◆ Aim of the task ◆
Please transcribe the data exactly as shown, skipping the images.
[Data below — start]
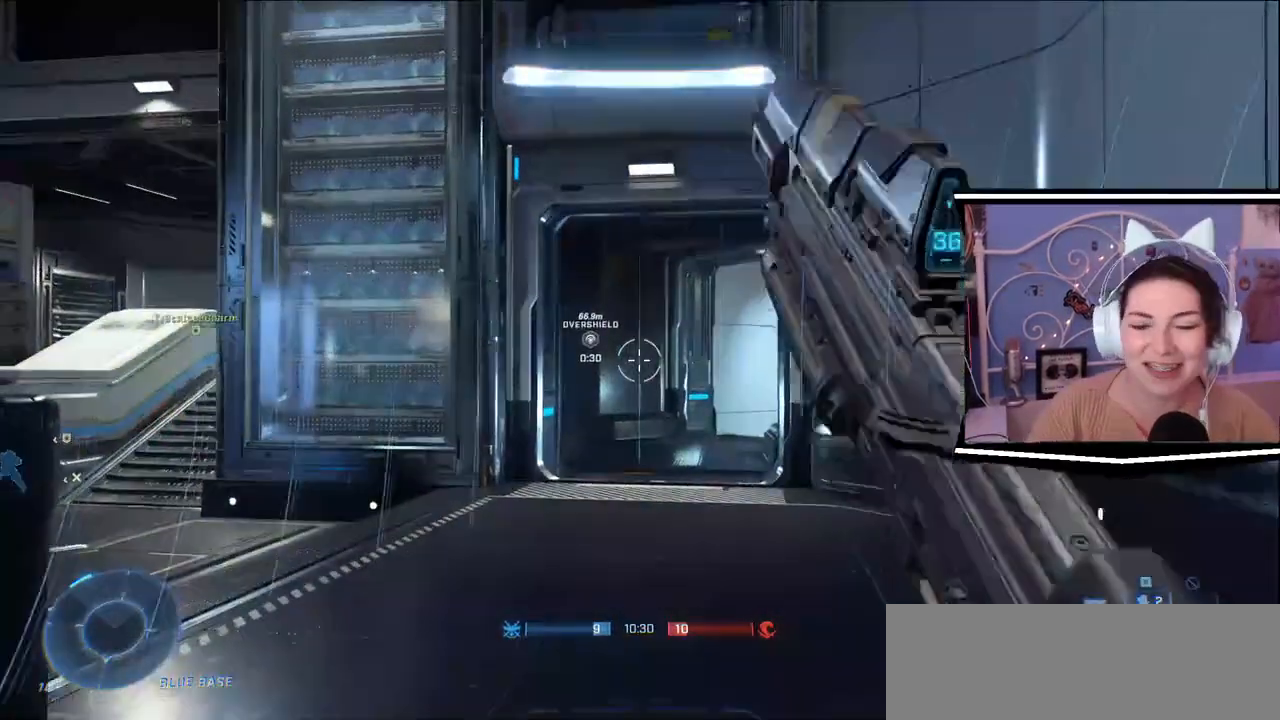
Gameplay with keyboard; each line is a JSON object with the keys held at the frame after it. "events" lists presses ("down") and releases ("up") of ".", "/", "0", "1", "2", "3", "4", "5", "6", "7", "8", "9", "a", "alt_l", "alt_r", "b", "backslash", "backspace", "c", "caps_lock", "comma", "ctrl_l", "ctrl_r", "d", "e", "equals", "escape", "f", "f1", "f10", "f11", "f12", "f2", "f3", "f4", "f5", "f6", "f7", "f8", "f9", "g", "h", "i", "j", "k", "l", "lbracket", "m", "minus", "n", "o", "p", "q", "quote", "r", "rbracket", "return", "s", "semicolon", "shift_l", "shift_r", "space", "t", "tab", "tilde", "u", "v", "w", "x", "y" and "z" between this image and that frame as [ms after this image, input, new state], when the widget could be followed in between. No other keys are recorded. Mouse input is not recorded.
{"keys": ["d", "s"], "events": [[167, "w", "down"], [267, "a", "down"], [333, "w", "up"], [417, "s", "down"], [467, "d", "down"], [500, "a", "up"]]}
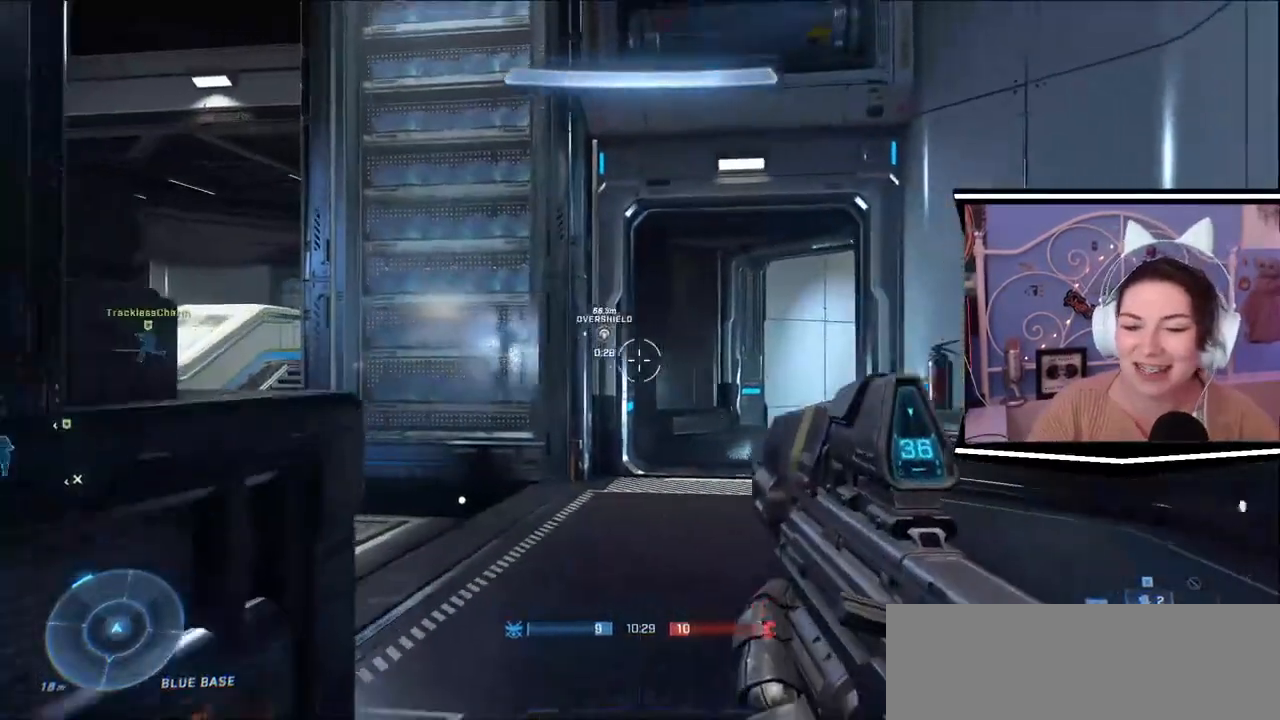
{"keys": ["w"], "events": [[117, "s", "up"], [200, "w", "down"], [334, "d", "up"]]}
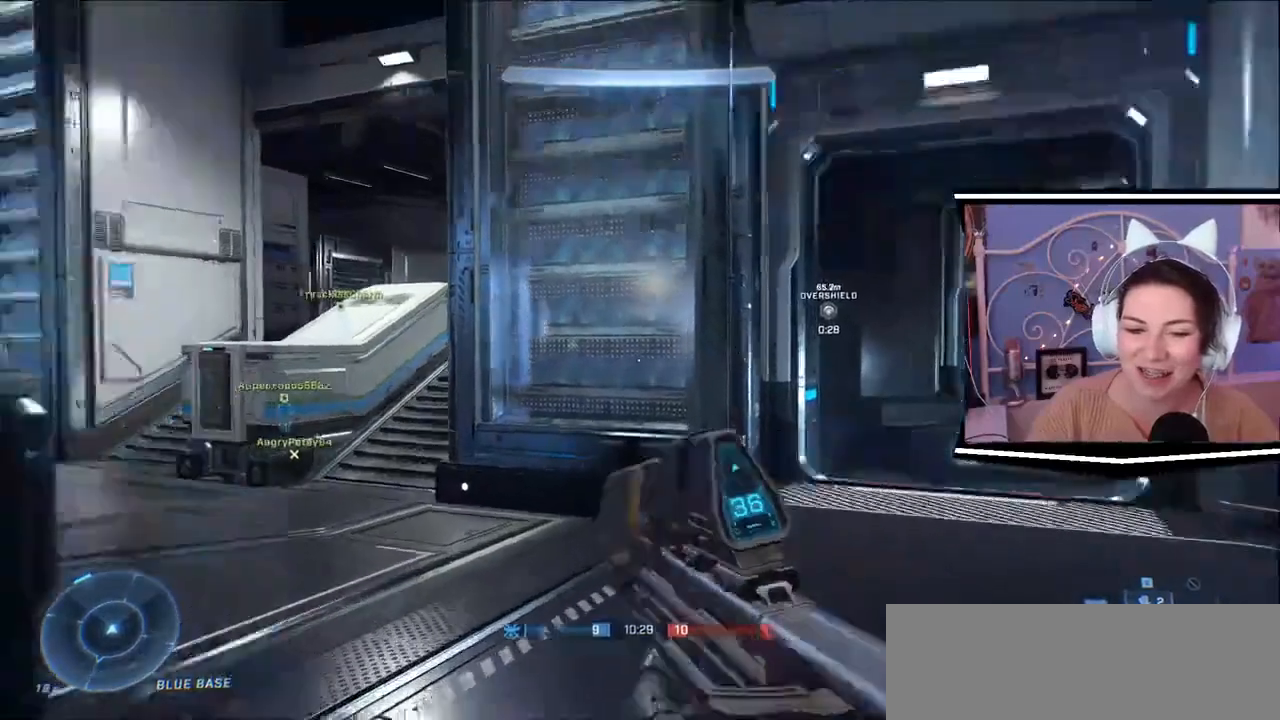
{"keys": ["w"], "events": []}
[Data below — finish]
◆ Problem solution ◆
Gameplay with keyboard; each line is a JSON object with the keys held at the frame after it. "events" lists presses ("down") and releases ("up") of ".", "/", "0", "1", "2", "3", "4", "5", "6", "7", "8", "9", "a", "alt_l", "alt_r", "b", "backslash", "backspace", "c", "caps_lock", "comma", "ctrl_l", "ctrl_r", "d", "e", "equals", "escape", "f", "f1", "f10", "f11", "f12", "f2", "f3", "f4", "f5", "f6", "f7", "f8", "f9", "g", "h", "i", "j", "k", "l", "lbracket", "m", "minus", "n", "o", "p", "q", "quote", "r", "rbracket", "return", "s", "semicolon", "shift_l", "shift_r", "space", "t", "tab", "tilde", "u", "v", "w", "x", "y" and "z" between this image and that frame as [ms after this image, input, new state], when the widget could be followed in between. No other keys are recorded. Mouse input is not recorded.
{"keys": ["d", "s"], "events": [[167, "w", "down"], [267, "a", "down"], [333, "w", "up"], [417, "s", "down"], [467, "d", "down"], [500, "a", "up"]]}
{"keys": ["w"], "events": [[117, "s", "up"], [200, "w", "down"], [334, "d", "up"]]}
{"keys": ["w"], "events": []}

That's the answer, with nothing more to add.